A poche ore di cammino da Altamirano vive una giovane famiglia in una comunità di tseltales, “Da quando mia figlia è uscita dall’ospedale col suo neonato, un anno fa, non ha più potuto avere bambini. Ha pianto per molto tempo. Abbiamo scoperto che i medici dell’ospedale del paese l’avevano operata (chiusura delle tube) senza avvisarla. Spesso le parteras (figure paragonabili alle nostre levatrici) della comunità, formate però dal governo, cercano di convincere le giovani madri a farsi operare in ospedale dopo il parto cesareo. I dottori ne approfittano per operare le nostre figlie” racconta il padre della vittima.

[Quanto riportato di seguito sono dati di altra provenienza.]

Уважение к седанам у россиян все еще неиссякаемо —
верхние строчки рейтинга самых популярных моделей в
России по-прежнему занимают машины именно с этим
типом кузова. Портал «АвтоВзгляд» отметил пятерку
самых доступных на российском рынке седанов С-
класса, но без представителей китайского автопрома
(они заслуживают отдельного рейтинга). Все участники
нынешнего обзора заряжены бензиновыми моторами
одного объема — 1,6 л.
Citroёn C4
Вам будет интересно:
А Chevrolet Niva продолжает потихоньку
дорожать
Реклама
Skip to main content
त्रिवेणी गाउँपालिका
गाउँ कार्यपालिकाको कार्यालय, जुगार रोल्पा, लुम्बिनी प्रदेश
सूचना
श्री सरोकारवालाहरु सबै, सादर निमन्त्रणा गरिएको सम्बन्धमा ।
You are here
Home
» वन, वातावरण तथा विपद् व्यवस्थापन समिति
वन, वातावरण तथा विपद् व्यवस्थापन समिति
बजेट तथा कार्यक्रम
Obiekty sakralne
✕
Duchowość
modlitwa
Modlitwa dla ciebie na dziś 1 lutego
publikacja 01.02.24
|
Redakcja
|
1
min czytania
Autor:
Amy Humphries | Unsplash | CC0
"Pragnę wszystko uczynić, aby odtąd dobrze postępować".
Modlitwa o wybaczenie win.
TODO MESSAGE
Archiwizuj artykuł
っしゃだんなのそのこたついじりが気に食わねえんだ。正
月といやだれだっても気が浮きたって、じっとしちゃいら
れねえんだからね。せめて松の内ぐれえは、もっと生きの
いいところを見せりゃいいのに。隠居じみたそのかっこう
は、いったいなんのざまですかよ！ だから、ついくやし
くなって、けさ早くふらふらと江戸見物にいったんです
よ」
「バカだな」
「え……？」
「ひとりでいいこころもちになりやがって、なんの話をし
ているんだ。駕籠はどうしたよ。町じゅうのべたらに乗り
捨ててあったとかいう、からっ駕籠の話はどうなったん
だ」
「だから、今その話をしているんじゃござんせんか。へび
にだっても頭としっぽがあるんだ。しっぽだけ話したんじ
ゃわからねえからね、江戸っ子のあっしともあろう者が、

“Pochi mesi fa ho dato alla luce mio figlio; in ospedale i medici mi hanno domandato se volevo continuare ad avere figli. Hanno cercato di convincermi a operarmi, dicendo che era per il mio bene e che avrei vissuto una vita felice senza tanti figli. Hanno insistito a lungo e io mi sono sentita a disagio” racconta una ragazza mestiza di Michoacan emigrata ad Altamirano per sposarsi con un indigeno tseltal. “Sono riuscita a uscire dall’ospedale senza che mi operassero, ma alle mie parenti (riferendosi alle donne tseltales della famiglia del marito) hanno fatto più pressioni” continua la ragazza.
In una piccola comunità a poche ore di cammino da Altamirano, una signora tojolabal mi ha mostrato il suo braccio destro indicando un dispositivo elettronico sottopelle che le è stato impiantato poco meno di due anni fa, dopo aver dato alla luce sua figlia Guadalupe, da alcuni medici dell’IMSS del paese. “Mi hanno detto che era per il mio bene e che mio marito era d’accordo. Continuavano ad entrare e uscire dalla sala parto. Ho accettato, ma ora me ne pento. Una volta usciti dall’ospedale, quando gli chiesi perché avesse accettato la proposta dei medici, mio marito mi rispose che non sapeva di cosa stessi parlando. Ci hanno ingannati; amo stringere tra le mie braccia le creature (modo in cui vengono definiti i figli dagli indigeni tseltales e tojolabales della zona di Altamirano n.d.r.). Sono un dono” racconta la madre di Guadalupe. Purtroppo poche vittime di queste pratiche denunciano il personale medico; la maggior parte di queste donne per vergogna, impotenza, rassegnazione, senso di inferiorità nei confronti dei mestizos, mancanza di informazioni o a causa della forte corruzione del sistema stesso, non sporge denuncia o non riesce a portarla a termine.